» **What is needed**
Your reply should restate the lines from the top of the entries through the line containing "- Answer Set" word for word, with no pictures.

» **Records provided**
-------------------------
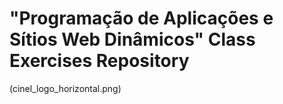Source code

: # "Programação de Aplicações e Sítios Web Dinâmicos" Class Exercises Repository

(cinel_logo_horizontal.png)
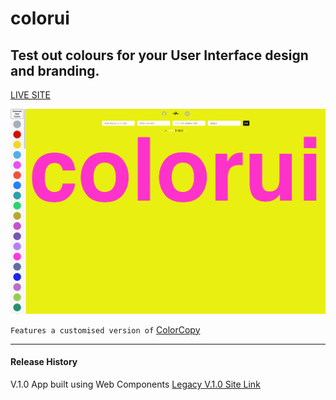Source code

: # colorui

## Test out colours for your User Interface design and branding.

[LIVE SITE](https://colorui.github.io/)

![PREVIEW](./preview.png)

`Features a customised version of` [ColorCopy](https://colorcopy.github.io/)




---
#### Release History

V.1.0 App built using Web Components
[Legacy V.1.0 Site Link](https://colorui.github.io/v1)



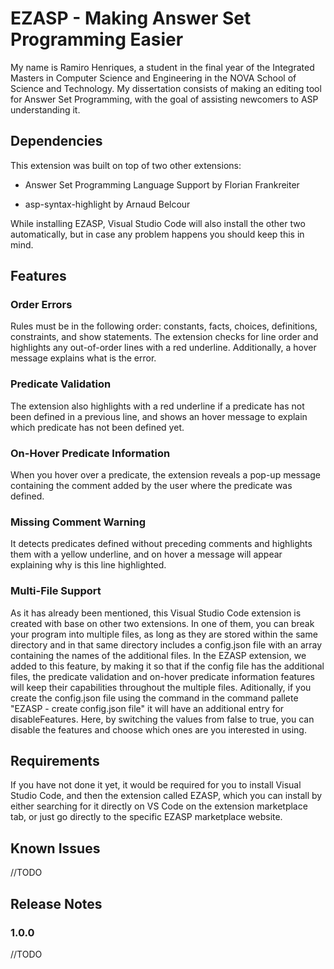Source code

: # EZASP - Making Answer Set Programming Easier

My name is Ramiro Henriques, a student in the final year of the Integrated Masters in Computer Science and Engineering in the NOVA School of Science and Technology. My dissertation consists of making an editing tool for Answer Set Programming, with the goal of assisting newcomers to ASP understanding it.

## Dependencies
This extension was built on top of two other extensions:

- Answer Set Programming Language Support by Florian Frankreiter

- asp-syntax-highlight by Arnaud Belcour

While installing EZASP, Visual Studio Code will also install the other two automatically, but in case any problem happens you should keep this in mind.

## Features

### Order Errors

Rules must be in the following order: constants, facts, choices, definitions, constraints, and show statements. The extension checks for line order and highlights any out-of-order lines with a red underline. Additionally, a hover message explains what is the error.

### Predicate Validation

The extension also highlights with a red underline if a predicate has not been defined in a previous line, and shows an hover message to explain which predicate has not been defined yet.

### On-Hover Predicate Information

When you hover over a predicate, the extension reveals a pop-up message containing the comment added by the user where the predicate was defined.

### Missing Comment Warning

It detects predicates defined without preceding comments and highlights them with a yellow underline, and on hover a message will appear explaining why is this line highlighted.

### Multi-File Support

As it has already been mentioned, this Visual Studio Code extension is created with base on other two extensions. In one of them, you can break your program into multiple files, as long as they are stored within the same directory and in that same directory includes a config.json file with an array containing the names of the additional files. In the EZASP extension, we added to this feature, by making it so that if the config file has the additional files, the predicate validation and on-hover predicate information features will keep their capabilities throughout the multiple files. Aditionally, if you create the config.json file using the command in the command pallete "EZASP - create config.json file" it will have an additional entry for disableFeatures. Here, by switching the values from false to true, you can disable the features and choose which ones are you interested in using.

## Requirements

If you have not done it yet, it would be required for you to install Visual Studio Code, and then the extension called EZASP, which you can install by either searching for it directly on VS Code on the extension marketplace tab, or just go directly to the specific EZASP marketplace website.


## Known Issues

//TODO

## Release Notes

### 1.0.0

//TODO
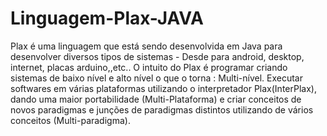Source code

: # Linguagem-Plax-JAVA
Plax é uma linguagem que está sendo desenvolvida em Java para desenvolver diversos tipos de sistemas - Desde para android, desktop, internet, placas arduino,,etc.. O intuito do Plax é programar criando sistemas de baixo nível e alto nível o que o torna : Multi-nível. Executar softwares em várias plataformas utilizando o interpretador Plax(InterPlax), dando uma maior portabilidade (Multi-Plataforma) e criar conceitos de novos paradigmas e junções de paradigmas distintos utilizando de vários conceitos (Multi-paradigma).
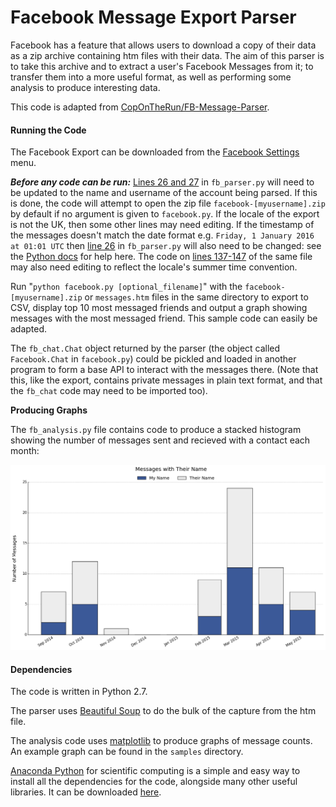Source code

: # Facebook Message Export Parser

Facebook has a feature that allows users to download a copy of their data as a zip archive containing htm files with their data. The aim of this parser is to take this archive and to extract a user's Facebook Messages from it; to transfer them into a more useful format, as well as performing some analysis to produce interesting data.

This code is adapted from [CopOnTheRun/FB-Message-Parser](https://github.com/CopOnTheRun/FB-Message-Parser).

#### Running the Code
The Facebook Export can be downloaded from  the [Facebook Settings](https://www.facebook.com/settings) menu. 

__*Before any code can be run:*__ [Lines 26 and 27](https://github.com/jsharkey13/facebook_message_parser/blob/master/fb_parser.py#L27-L28) in `fb_parser.py` will need to be updated to the name and username of the account being parsed. If this is done, the code will attempt to open the zip file `facebook-[myusername].zip` by default if no argument is given to `facebook.py`.
If the locale of the export is not the UK, then some other lines may need editing. If the timestamp of the messages doesn't match the date format e.g. `Friday, 1 January 2016 at 01:01 UTC` then [line 26](https://github.com/jsharkey13/facebook_message_parser/blob/master/fb_parser.py#L26) in `fb_parser.py` will also need to be changed: see the [Python docs](https://docs.python.org/2/library/datetime.html#strftime-and-strptime-behavior) for help here. The code on [lines 137-147](https://github.com/jsharkey13/facebook_message_parser/blob/master/fb_parser.py#L137-L147) of the same file may also need editing to reflect the locale's summer time convention.

Run "`python facebook.py [optional_filename]`" with the `facebook-[myusername].zip` or `messages.htm` files in the same directory to export to CSV, display top 10 most messaged friends and output a graph showing messages with the most messaged friend. This sample code can easily be adapted.

The `fb_chat.Chat` object returned by the parser (the object called `Facebook.Chat` in `facebook.py`) could be pickled and loaded in another program to form a base API to interact with the messages there. (Note that this, like the export, contains private messages in plain text format, and that the `fb_chat` code may need to be imported too).

__Producing Graphs__

The `fb_analysis.py` file contains code to produce a stacked histogram showing the number of messages sent and recieved with a contact each month:

![Sample Graph](/samples/sample_date_graph.png?raw=true)


#### Dependencies
The code is written in Python 2.7.

The parser uses [Beautiful Soup](http://www.crummy.com/software/BeautifulSoup/) to do the bulk of the capture from the htm file.

The analysis code uses [matplotlib](http://matplotlib.org/) to produce graphs of message counts. An example graph can be found in the `samples` directory.

[Anaconda Python](https://store.continuum.io/cshop/anaconda/) for scientific computing is a simple and easy way to install all the dependencies for the code, alongside many other useful libraries. It can be downloaded [here](http://continuum.io/downloads).
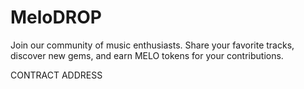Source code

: # MeloDROP

Join our community of music enthusiasts. Share your favorite tracks, discover new gems, and earn MELO tokens for your contributions.


CONTRACT ADDRESS 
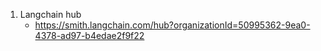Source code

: 1. Langchain hub
   - https://smith.langchain.com/hub?organizationId=50995362-9ea0-4378-ad97-b4edae2f9f22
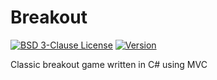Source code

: # Breakout

[![BSD 3-Clause License](https://img.shields.io/badge/License-BSD_3--Clauses-blue.svg?longCache=true)](https://github.com/NearHuscarl/Breakout/blob/master/LICENSE.md)
[![Version](https://img.shields.io/badge/Version-0.0.10-green.svg?longCache=true)](https://github.com/NearHuscarl/Breakout/releases)

Classic breakout game written in C# using MVC

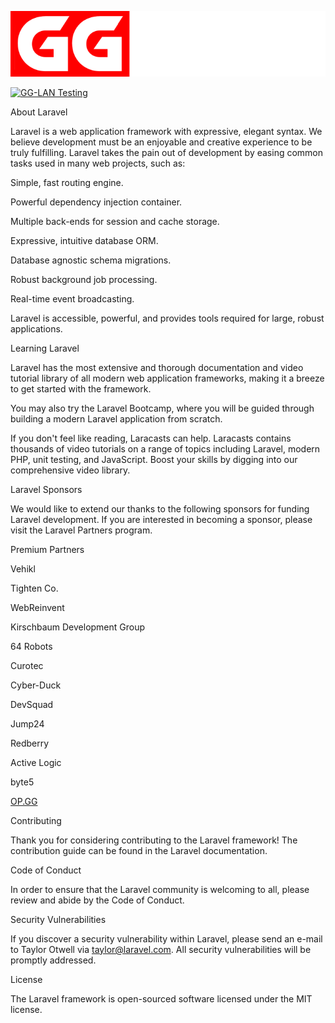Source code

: ![GG-LAN logo](https://github.com/GG-LAN/gg-lan-admin/blob/dev/public/logo.png)

[![GG-LAN Testing](https://github.com/GG-LAN/gg-lan-admin/actions/workflows/testing.yml/badge.svg)](https://github.com/GG-LAN/gg-lan-admin/actions/workflows/testing.yml)

About Laravel

Laravel is a web application framework with expressive, elegant syntax. We believe development must be an enjoyable and creative experience to be truly fulfilling. Laravel takes the pain out of development by easing common tasks used in many web projects, such as:

Simple, fast routing engine.

Powerful dependency injection container.

Multiple back-ends for session and cache storage.

Expressive, intuitive database ORM.

Database agnostic schema migrations.

Robust background job processing.

Real-time event broadcasting.

Laravel is accessible, powerful, and provides tools required for large, robust applications.

Learning Laravel

Laravel has the most extensive and thorough documentation and video tutorial library of all modern web application frameworks, making it a breeze to get started with the framework.

You may also try the Laravel Bootcamp, where you will be guided through building a modern Laravel application from scratch.

If you don't feel like reading, Laracasts can help. Laracasts contains thousands of video tutorials on a range of topics including Laravel, modern PHP, unit testing, and JavaScript. Boost your skills by digging into our comprehensive video library.

Laravel Sponsors

We would like to extend our thanks to the following sponsors for funding Laravel development. If you are interested in becoming a sponsor, please visit the Laravel Partners program.

Premium Partners

Vehikl

Tighten Co.

WebReinvent

Kirschbaum Development Group

64 Robots

Curotec

Cyber-Duck

DevSquad

Jump24

Redberry

Active Logic

byte5

[OP.GG](http://OP.GG)

Contributing

Thank you for considering contributing to the Laravel framework! The contribution guide can be found in the Laravel documentation.

Code of Conduct

In order to ensure that the Laravel community is welcoming to all, please review and abide by the Code of Conduct.

Security Vulnerabilities

If you discover a security vulnerability within Laravel, please send an e-mail to Taylor Otwell via [taylor@laravel.com](mailto:taylor@laravel.com). All security vulnerabilities will be promptly addressed.

License

The Laravel framework is open-sourced software licensed under the MIT license.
-------------------------
» **Answer**
Source code

: # "Programação de Aplicações e Sítios Web Dinâmicos" Class Exercises Repository

(cinel_logo_horizontal.png)
Source code

: # colorui

## Test out colours for your User Interface design and branding.

[LIVE SITE](https://colorui.github.io/)

![PREVIEW](./preview.png)

`Features a customised version of` [ColorCopy](https://colorcopy.github.io/)




---
#### Release History

V.1.0 App built using Web Components
[Legacy V.1.0 Site Link](https://colorui.github.io/v1)



Source code

: # EZASP - Making Answer Set Programming Easier

My name is Ramiro Henriques, a student in the final year of the Integrated Masters in Computer Science and Engineering in the NOVA School of Science and Technology. My dissertation consists of making an editing tool for Answer Set Programming, with the goal of assisting newcomers to ASP understanding it.

## Dependencies
This extension was built on top of two other extensions:

- Answer Set Programming Language Support by Florian Frankreiter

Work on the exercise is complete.